[Fiche] Changements, P.Watzlawick


Grands effets et petites causes.
Un bon nombre de gens vivent dans la peur de commettre des erreurs, ce qui les porte à se tromper plus souvent. Ce fut le cas notamment d’une assistante dentaire, tout à fait compétente, mais persuadée qu’elle allait faire une grosse bévue et être virée. Pour résoudre son problème, il lui a été ordonné de commettre chaque jour une petite faute, peu importante mais assez bête. Il lui a été expliqué que la vraie maîtrise de problèmes semblables n’est établi que lorsque le sujet peut non seulement les éviter mais aussi les provoquer à volonté. Dans les temps qui suivirent, elle fut tellement absorbée par sa promesse de faire cette petite erreur quotidienne, qu’elle n’avait plus le temps de se préoccuper de sa potentielle “grande bévue”. Progressivement, elle trouva toute cette gymnastique ridicule et s’éloigna de son problème, effectuant naturellement un changement 2. L’acte à accomplir était de faible envergure mais délibéré, ce qui a provoqué le changement de comportement.

Le “coup de Bellac”.
Une assistante de de direction, intelligente et expérimentée, avait des ennuis avec l’un de ses supérieurs.
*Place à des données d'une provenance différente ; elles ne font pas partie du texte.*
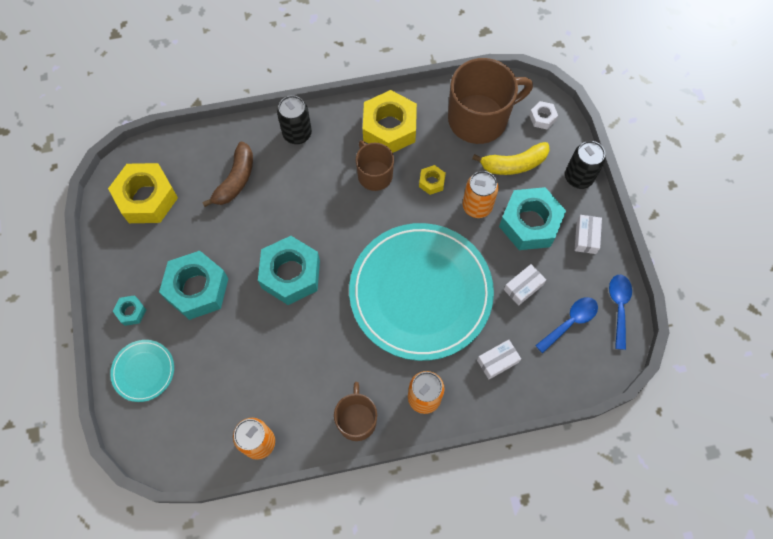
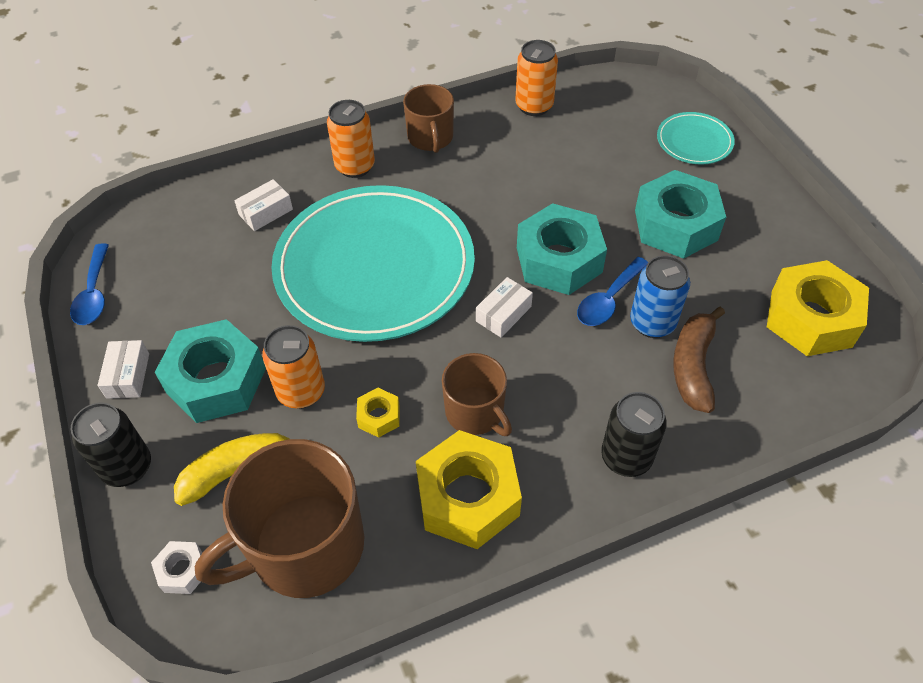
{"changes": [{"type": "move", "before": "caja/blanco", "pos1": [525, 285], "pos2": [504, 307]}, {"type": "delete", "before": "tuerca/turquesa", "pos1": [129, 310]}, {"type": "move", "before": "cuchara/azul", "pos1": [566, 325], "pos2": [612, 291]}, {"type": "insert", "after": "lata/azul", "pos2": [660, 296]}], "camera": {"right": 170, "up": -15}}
Elle l’agaçait par sa façon d’agir et lui ne manquait pas une occasion de l’humilier. Elle prenait alors envers lui une attitude encore plus distante et condescendante. Ce qui faisait monter l’escalade. Il lui a été suggéré, dès le prochain incident, de réaliser une action un peu folle : prendre son supérieur à part, lui expliquer qu’un tel comportement l’excite sexuellement ” quand vous me traitez comme ça, ça m’excite”, et quitter la pièce très vite avant qu’il ne puisse répondre. Après avoir été horrifiée par l’idée, elle l’a trouvé très drôle, impatiente de l’essayer. Elle n’en a jamais eu l’occasion : dès que sa décision fut prise, et dans la semaine qui suivit, le comportement de son patron a subitement changé, devenu poli et agréable.

La certitude de pouvoir affronter différemment la situation a suffit a modifié le comportement du sujet. Ce changement s’est transmis par de multiples et imperceptibles canaux de communication, sans qu’aucune action explicite soit nécessaire. C’est le coup de Bellac.

Utiliser la résistance.
Certains patients semblent persuader que leur problème n’a pas de solution, et tente de “vaincre” le thérapeute pour le prouver. Pour agir sur cette attitude, on peut être amené à poser la question suivante : “Pourquoi voudriez-vous changer ?” Celle-ci sort du cadre de jeu imposé par le patient, et l’oblige à réfléchir différemment.

De même mieux vaut paradoxalement utiliser le message “allez-y doucement” pour faire croire au patient qu’on le freine dans des efforts trop importants pour lui. On peut même lui prescrire de rechuter volontairement. Ainsi, soit la rechute a lieu et un recadrage suffit pour prouver au patient qu’il a désormais suffisamment de maîtrise pour produire délibérément une rechute, soit elle n’a pas lieu ce qui “prouve” qu’il est désormais assez maître de lui pour éviter son problème.

Un élève exclu du lycée pour trafic était furieux contre son proviseur et refusait le travail scolaire imposé à la maison. La solution proposée à sa mère fut d’insinuer chez le garçon l’idée que le proviseur attachait beaucoup d’importance à la fréquentation des cours et croyait fermement qu’un élève était incapable de suivre autrement. Elle devait lui faire remarquer que s’il parvenait à se débrouiller seul, le proviseur en serait très irrité, et qu’il ne devrait donc pas trop s’appliquer pour ne pas faire perdre la face au proviseur. Le désir de vengeance se lut immédiatement dans les yeux du garçon, qui travailla de façon bien plus efficace qu’auparavant.